Unexploded bombs

On Friday, here on the riverside at Putney, they started setting up the outside broadcast cameras for the Boat Race, the annual jamboree when Putney gets to be briefly seen on screens around the world. A strange object appeared looming up over my house.

 

 

 

 

 

 

 

 

On Saturday, came reports that an unexploded WWII bomb was discovered near the bridge at low tide, near the starting line, but it was expected the race would still be going ahead. This was confirmed after the object was revealed—and retrieved—at low water on Sunday. (Meanwhile, somewhat ironically, with the recent Westminster attack still fresh in the memory, the police urged the expected tens of thousands spectators to be extra vigilant.)

Oddly, there was another report, just one month ago, of an unexploded bomb being found in the same street where I grew up in north-west London.
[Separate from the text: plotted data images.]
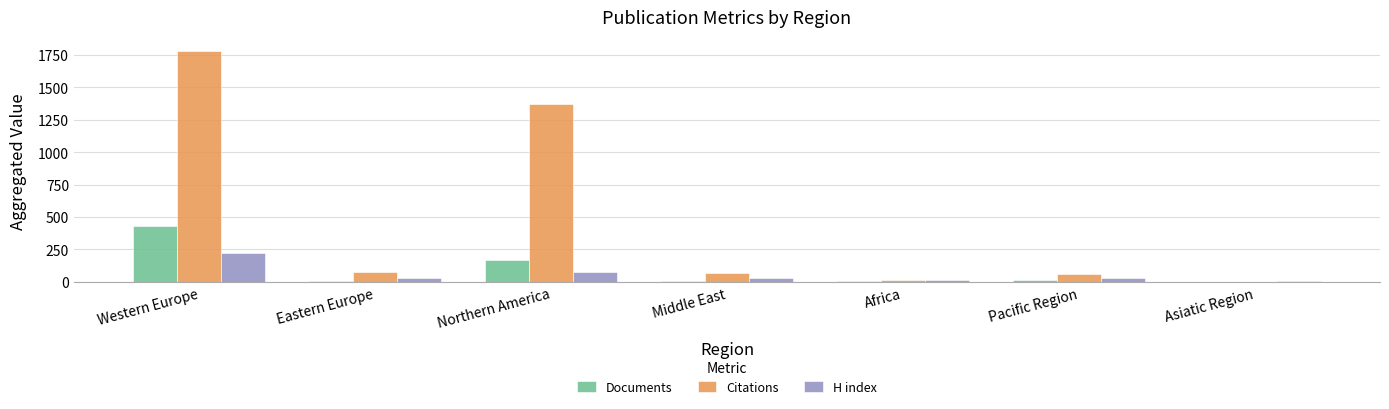

Where is Citations nearest to the value 889?

Northern America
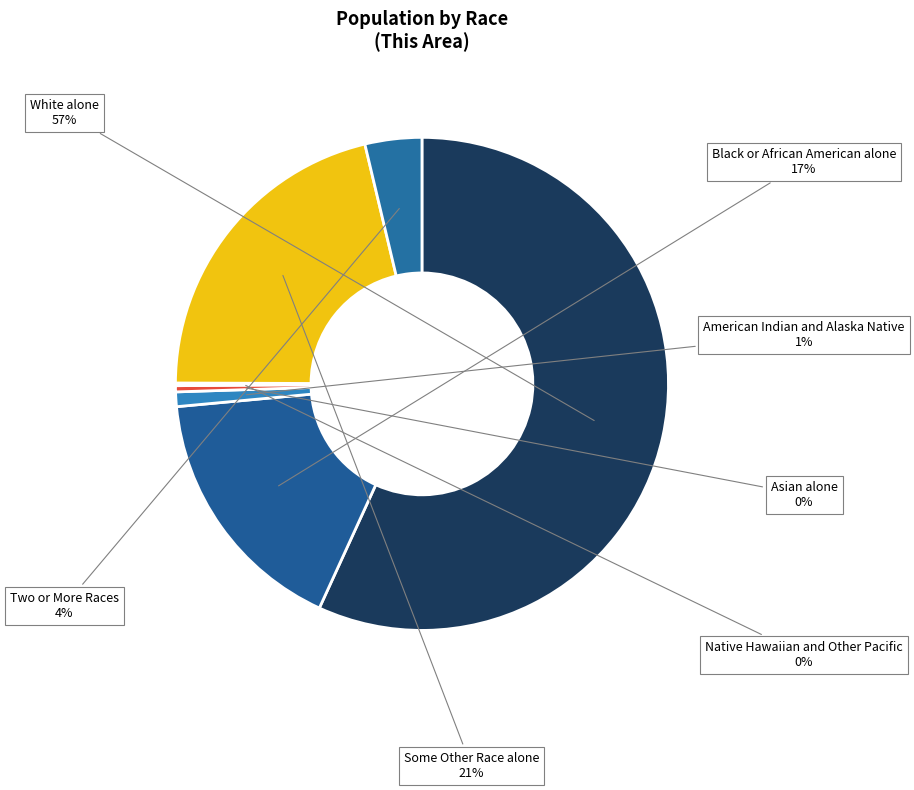

To the nearest percent, what is the average slice percentage?

14%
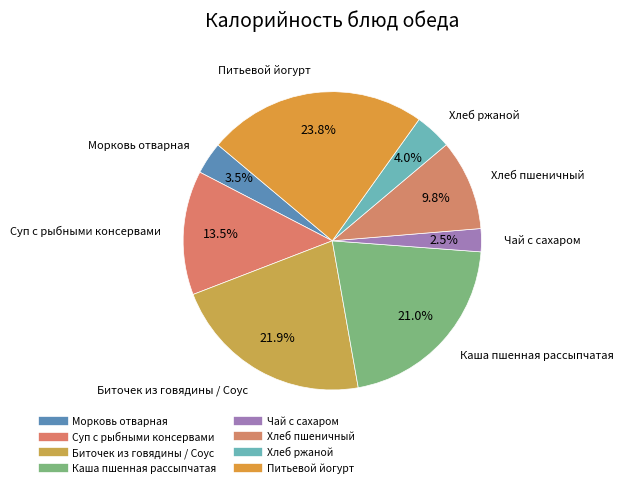

Rank the categories by value from highest to lowest.

Питьевой йогурт, Биточек из говядины / Соус, Каша пшенная рассыпчатая, Суп с рыбными консервами, Хлеб пшеничный, Хлеб ржаной, Морковь отварная, Чай с сахаром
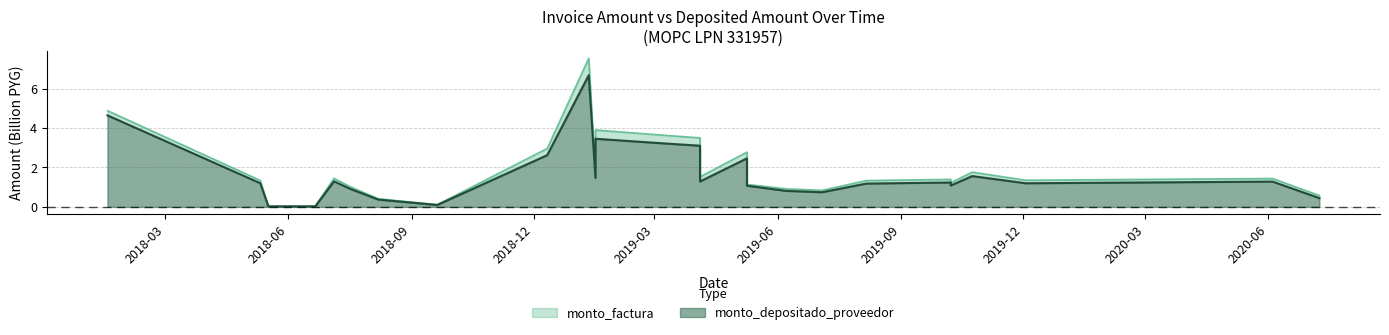

True or false: monto_depositado_proveedor and monto_factura cross at least once.

False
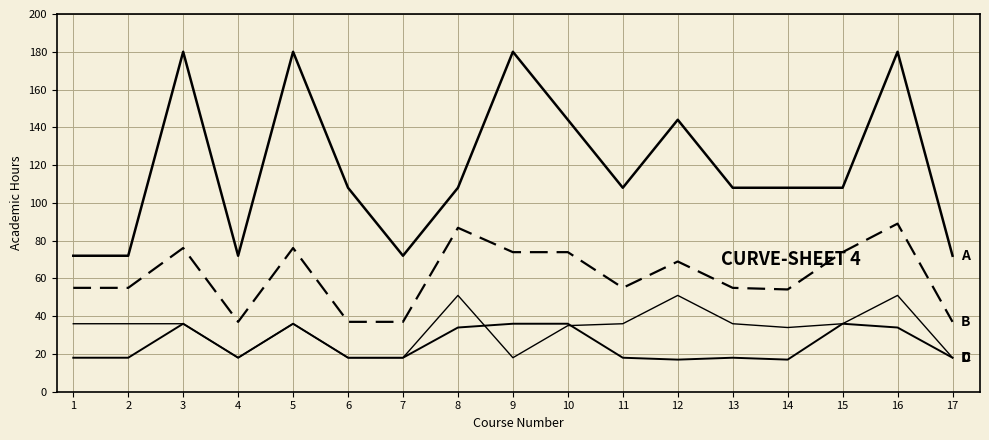

How many lines are shown in the chart?

4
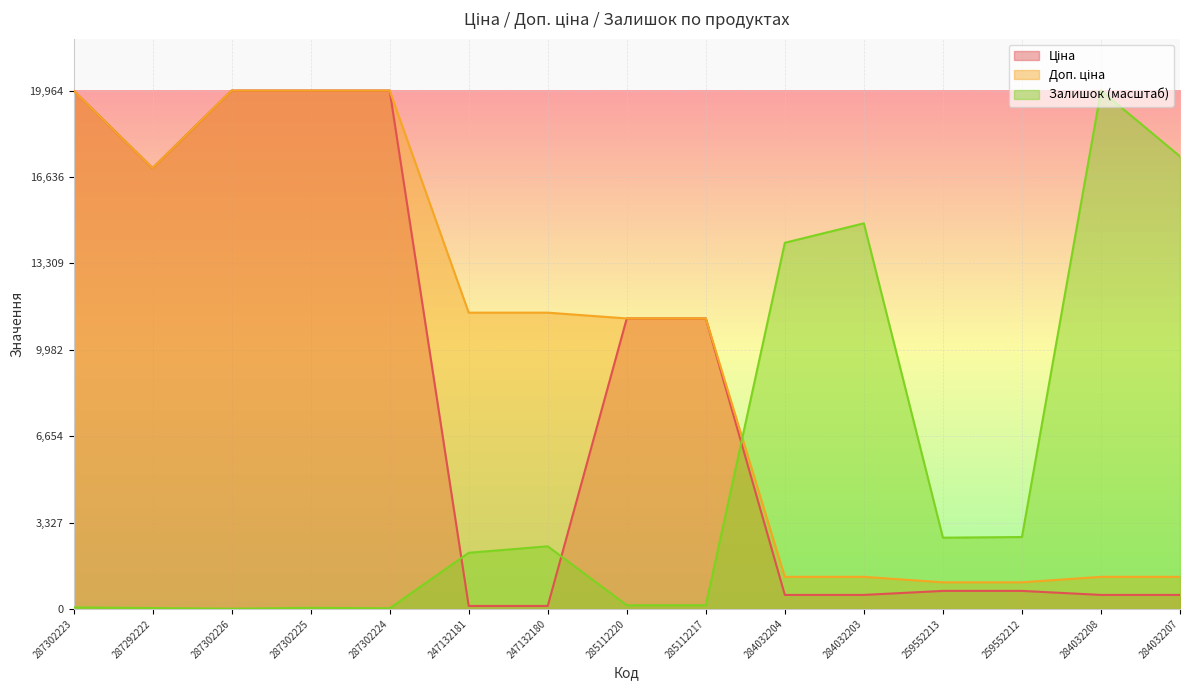

At which category does the chart reach its minimum across all series?

287302226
The coincidence takes me back to a moment around five years ago, when the Guardian published an interactive map on the web showing the locations of bombs which fell across London during the war: it indicated five of them close to where we lived. I have a strong memory of a bombed site on the corner, though not quite in the same place as marked on the map, and wondered if my brothers, all three of them older than me, would remember others. A few days later we were lunching together, as we do every now and again, so I printed out the page for where we lived and took it along.

D., who was thirteen or so when we moved to Brondesbury Park after the war, seemed surest about his memory, but thought the site had a garage built on it later. I remember a garage, but not quite in the same place. In fact, none of us could agree on what the map showed. All of us were puzzled by one location in particular which looks on the map like it was at the bottom of our garden, and there was no bombed site there, only the garage with the flat upstairs, in differently coloured brickwork, where an old couple lived who used to invite us in for refreshments. Nonetheless, the bomb find a month ago does rather confirm that quite a lot of them must have fallen around Willesden Green.

This would not be news to the good doctor Oliver Sacks, who grew up a few streets away, and in his autobiography Uncle Tungsten, remembers a bomb falling next door in 1940. Actually two bombs, but after the book was published, his brother told him the second memory was false—they were neither of them there: they’d been evacuated. However, their other brother had been there and described it in a letter to them. Sacks concluded that he’d adopted the letter as his own memory. But he also believed that there’s no such thing as fixed memories, only the act of remembering.

There must be many ways in which the memories of events shared by siblings fail to coincide for different reasons. I have another example of memory discord among the four of us revealed indirectly through a report in the media of an historical event. First comes a personal memory. A fantastic storm is blowing and I’m just inside the back door which is being lashed by the tremendous rain, I’m jumping up and down flaying my arms and crying out for my mummy at the top of my voice. I can’t be quietened even by my auntie J., until, I guess, I’m exhausted. I associate this with the day the house was hit by a tornado which tore a good many slates off the roof, so that the builders had to be called in and the house swathed in scaffolding for repairs.

A tornado in London? I can’t be sure I haven’t conflated two different memories, but the tornado turns out to be real enough. In December 2006, a freak tornado hit the nearby neighbourhood of Kensal Rise, ripping roofs off houses and uprooting trees; half a dozen people were lightly injured and hundreds left homeless. I noticed the story in the news precisely because of the memory it evoked. A few weeks later, a television programme about extreme weather in England compared it to a previous occurrence, when a tornado ripped across north-west London in December 1954. Which means I would have been eight. The television programme enabled me to corroborate a personal memory, but at another brothers’ lunch, when I asked them about it, none of them could remember. Since the event in question was for real and obviously dramatic, we had to stop and work out why not. Easy in the case of G., whom we quickly concluded was away at boarding school, and D. who wasn’t living at home any more. The mystery is why N. didn’t remember it.

No solution to this puzzle. Memory is not only about remembering. It is also about forgetting.